Selang beberapa hari, Pak Darsin menikah siri dengan Lira. Orang-orang mengira mereka kumpul kebo. Pak Darsin tidak menggubris omongan warga, baginya urusan percintaan urusan dirinya sendiri dan warga tidak usah ikut campur.
Ayahnya yang menikah lagi semakin membuat Ari shok dan kenakalannya makin menjadi-jadi.
Di Hari yang lain, Darim kedapatan sedang berkelahi dengan temannya. Pak Darsin yang mendengar hal itu murka. Darim dikunci di dalam kamar dari pulang sekolah sampai pagi tanpa dikasih makan seolah bagaikan hewan piaraan yang kadaluwarsa sedangkan di kamar yang lain Pak Darsin memadukasih dengan Lira dengan sangat panas dan erotis. Suara desahan Lira sampai telinga Darim.
Ia semakin terpukul, ia teringat ibunya.
Di dalam kamar yang gelap akibat lampu sengaja dimatikan Pak Darsin, Darim menahan lapar. Darim memang seolah diberi kekuatan dari Tuhan untuk kuat menghadapi hal ini.
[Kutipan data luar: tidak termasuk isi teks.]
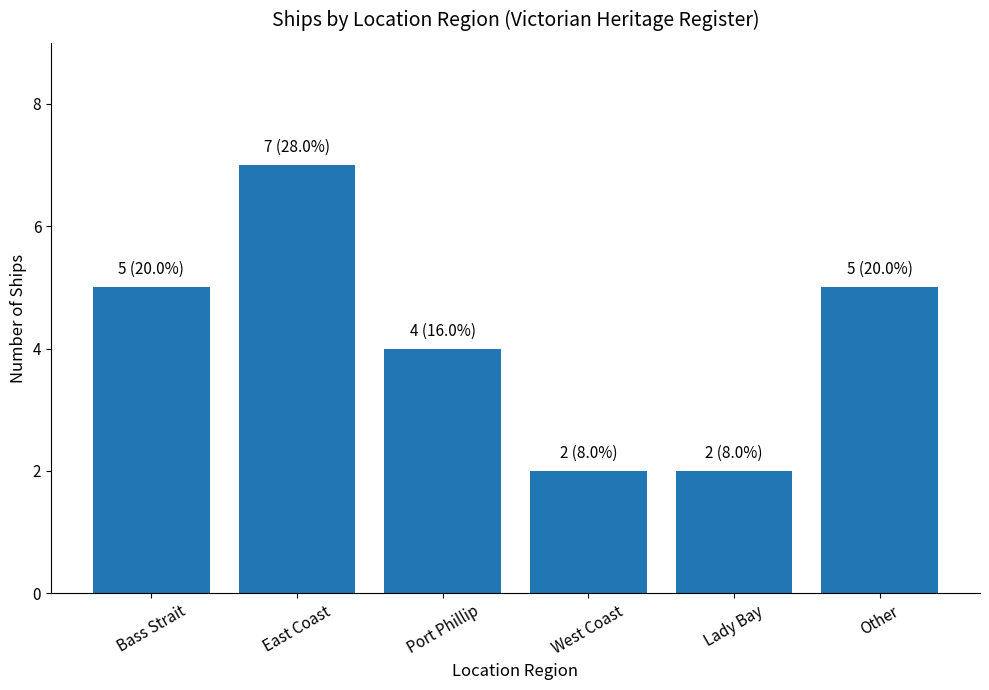

What is the label of the 4th bar from the right?

Port Phillip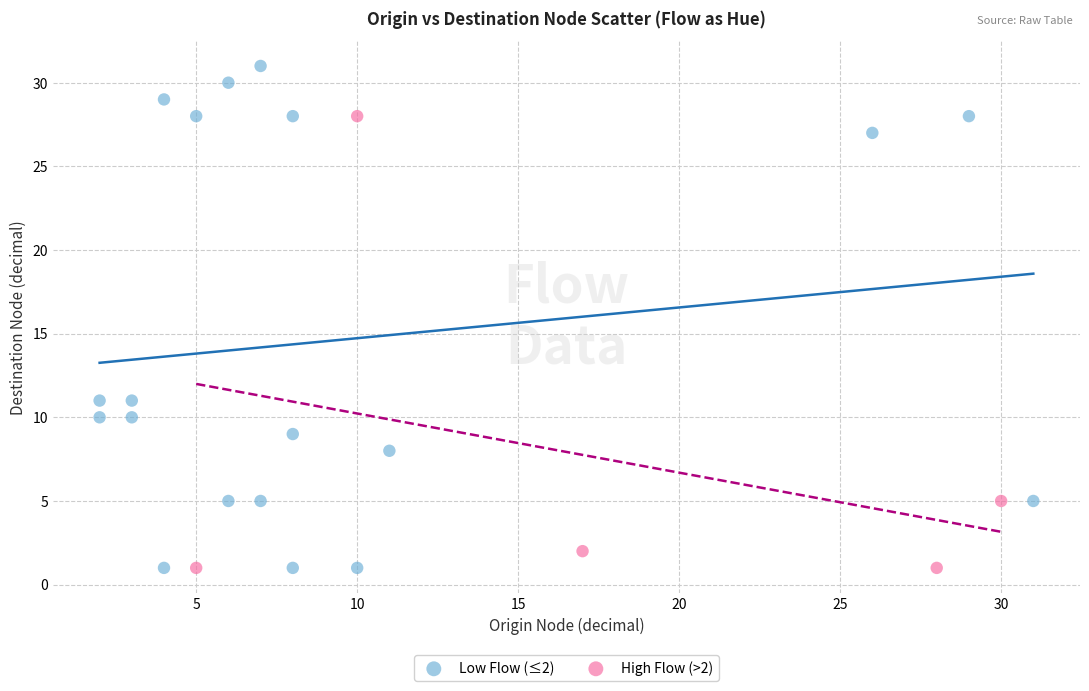

Which series has the largest Y range (max minus min)?

Low Flow (≤2)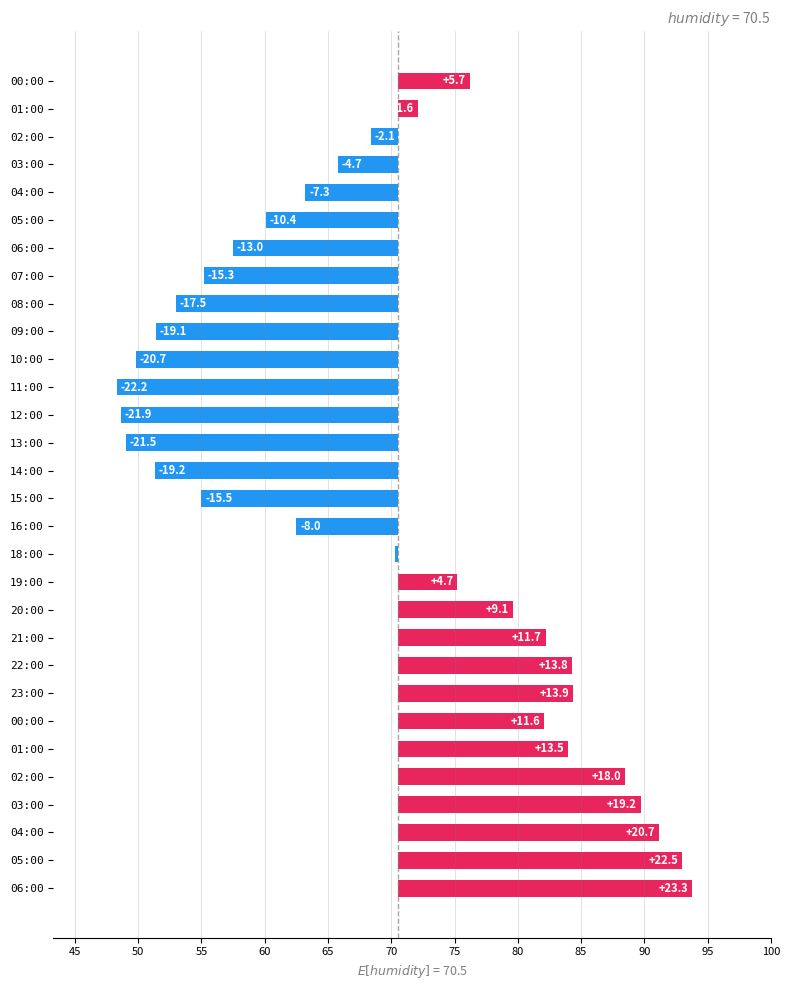

What is the difference between the values at 23:00 and 01:00?

0.4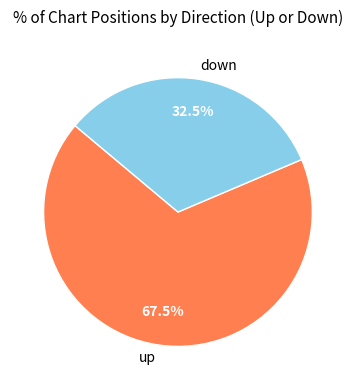

How many slices are in this pie chart?

2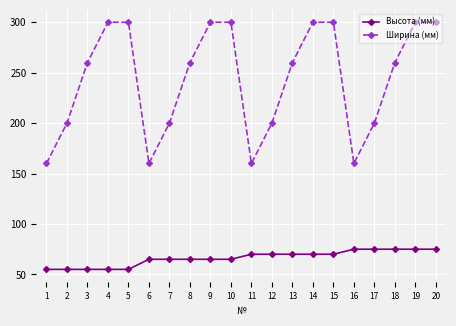

What is the maximum value for Ширина (мм)?

300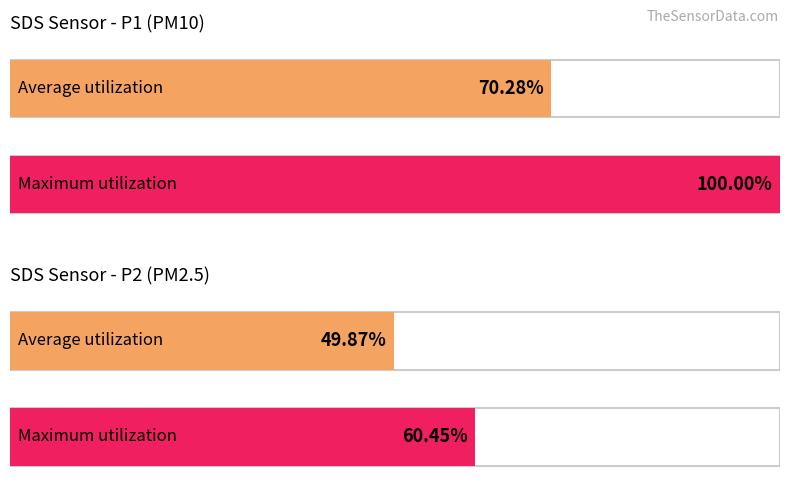

Rank the series by their average value, from lowest to highest.

SDS_P2, SDS_P1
Mentalnya sungguh melangit. Setetes air matapun tak ada yang keluar.
Paginya ia sekolah seperti biasa seolah tidak ada kejadian apa-apa.
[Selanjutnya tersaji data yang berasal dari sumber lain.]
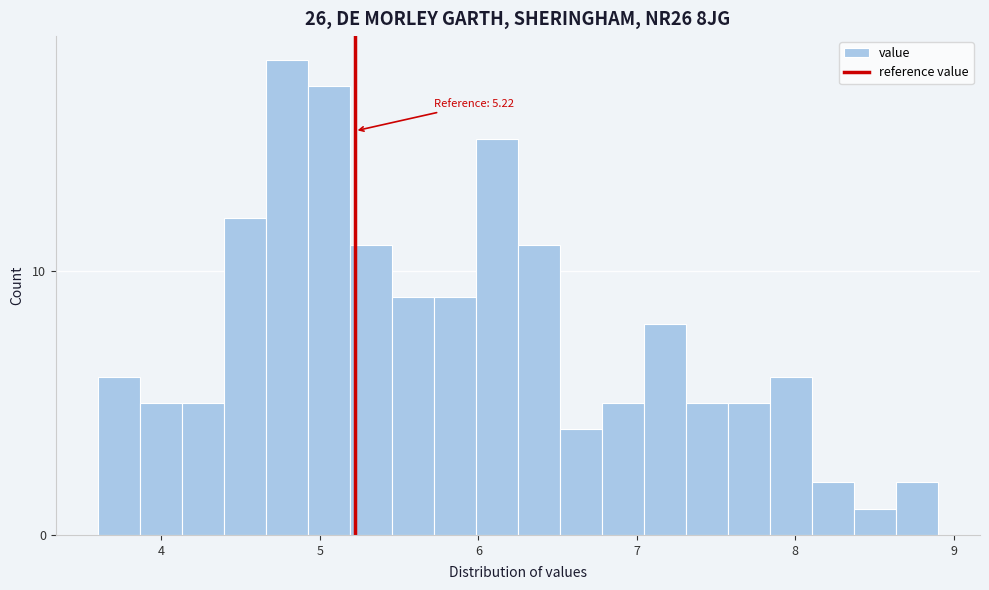

Around what value on the x-axis is the tallest bar? Give the approximate position of its centre, as read against the axis.

4.8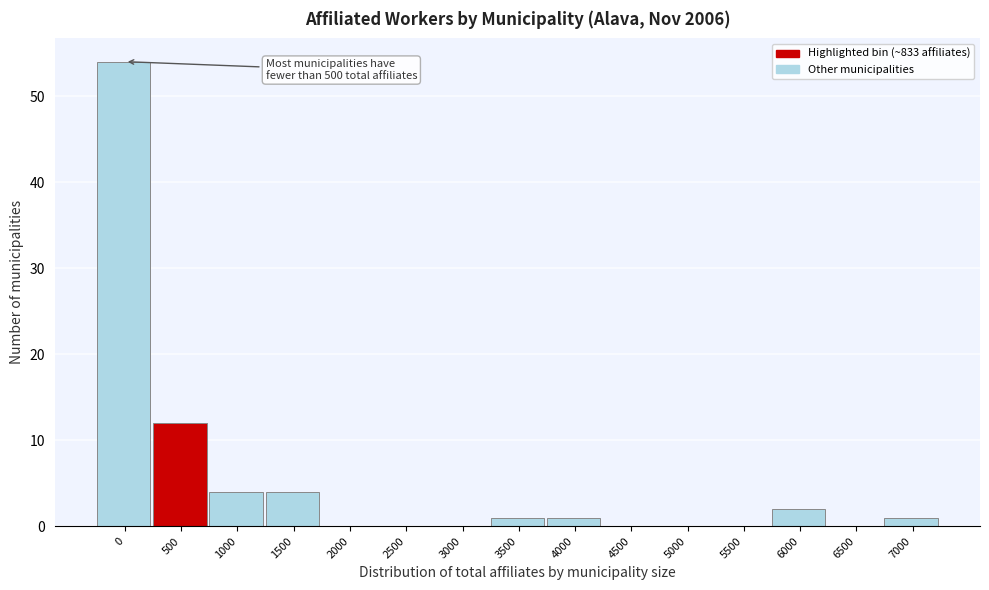

Reading left to right, list all the values displayed in this chart.

0=54	500=12	1000=4	1500=4	2000=0	2500=0	3000=0	3500=1	4000=1	4500=0	5000=0	5500=0	6000=2	6500=0	7000=1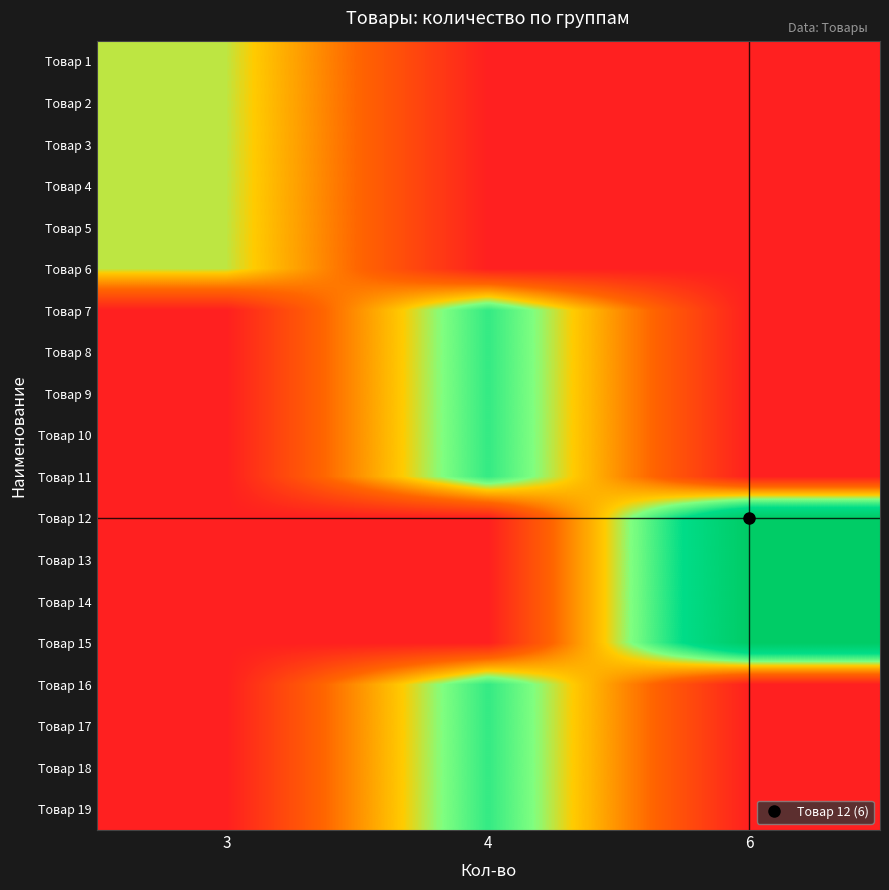

At which category does the chart reach its minimum across all series?

4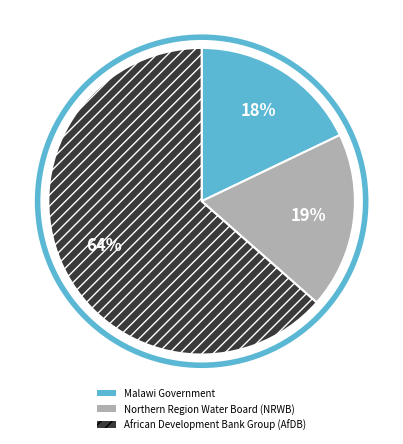

To the nearest percent, what percentage of the pie is Northern Region Water Board (NRWB)?

19%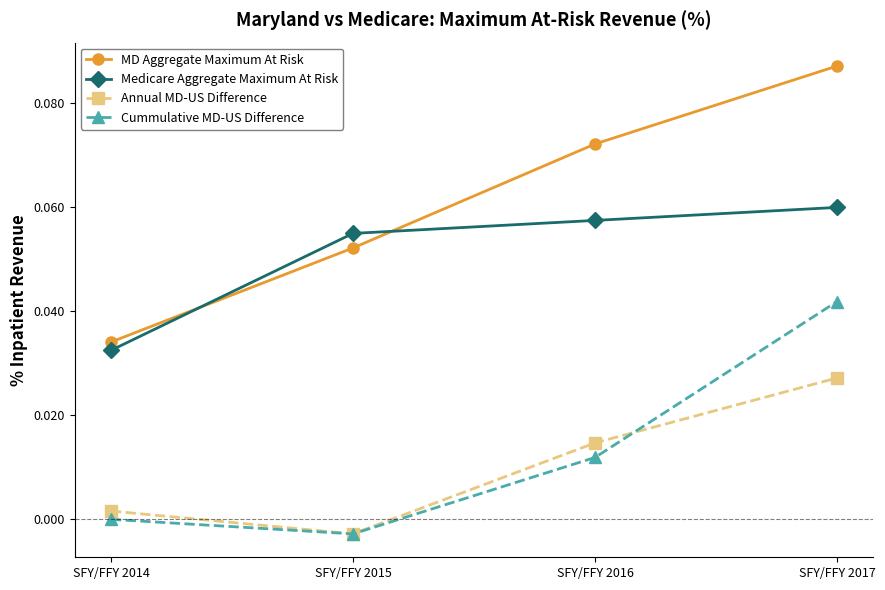

True or false: MD Aggregate Maximum At Risk has more than 1 points higher than both neighbors.

False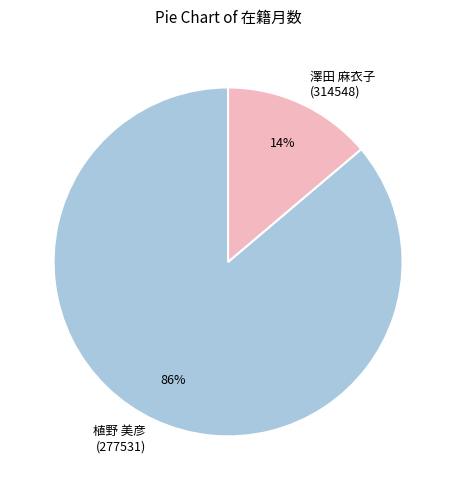

How many slices are in this pie chart?

2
Kenakalan Darim berlanjut kembali bagaikan derasnya air curug di musim panas. Darim sengaja buang air besar di celana. Hal itu membuat heboh seluruh kelas, Bu Guru menyuruh Darim pulang. Sementara teman-temannya menyorakinya jijik.
Di rumah, Pak Darsin murka dan kalap. Ia meninting tubuh Darim dan dibenturkan kepalanya ke tembok berkali-kali. Darim yang biasanya diam ketika disiksa ayahnya, ia bersuara.
"Sakit,,Pak.. Kepala Darim sakit Pak" darah menetes dari kepalanya. Babak belur.
Tiga menit lebih dua puluh detik kemudian Darim pingsan. Ayahnya meninggalkannya pergi kembali bercinta dengan Lira.
Sehabis puas bercinta bahkan sampai tiga ronde, Pak Darsin ingin ke kamar kecil ( WC). Begitu kagetnya dia, Darim masih tergeletak disana.